**EXERCISE PROMPT:**
Could you return each line of the material that has "крему" in it?
= Beginning of Section =
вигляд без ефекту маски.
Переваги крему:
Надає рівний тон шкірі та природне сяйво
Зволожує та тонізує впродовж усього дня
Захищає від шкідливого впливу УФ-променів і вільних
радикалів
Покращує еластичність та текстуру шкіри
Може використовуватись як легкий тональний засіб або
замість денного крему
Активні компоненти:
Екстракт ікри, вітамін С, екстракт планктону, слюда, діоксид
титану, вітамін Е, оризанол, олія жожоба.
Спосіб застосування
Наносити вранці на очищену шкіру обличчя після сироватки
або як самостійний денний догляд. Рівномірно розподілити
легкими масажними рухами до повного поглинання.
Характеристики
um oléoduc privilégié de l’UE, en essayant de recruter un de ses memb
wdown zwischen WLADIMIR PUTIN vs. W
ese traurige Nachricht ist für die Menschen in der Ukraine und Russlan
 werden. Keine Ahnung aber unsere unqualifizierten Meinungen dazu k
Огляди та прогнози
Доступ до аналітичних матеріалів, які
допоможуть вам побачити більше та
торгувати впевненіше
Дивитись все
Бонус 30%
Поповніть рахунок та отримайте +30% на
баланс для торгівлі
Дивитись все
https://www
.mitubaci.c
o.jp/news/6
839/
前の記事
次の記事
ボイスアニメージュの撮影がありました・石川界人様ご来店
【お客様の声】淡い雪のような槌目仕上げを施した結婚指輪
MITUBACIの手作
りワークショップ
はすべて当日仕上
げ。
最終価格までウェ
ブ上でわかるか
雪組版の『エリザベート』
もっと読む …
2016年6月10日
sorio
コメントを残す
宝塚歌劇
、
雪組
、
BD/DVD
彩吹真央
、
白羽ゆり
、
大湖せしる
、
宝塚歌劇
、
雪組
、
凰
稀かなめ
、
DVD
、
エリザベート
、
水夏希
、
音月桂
= End of Section =
**EXPECTED ANSWER:**
Переваги крему:
замість денного крему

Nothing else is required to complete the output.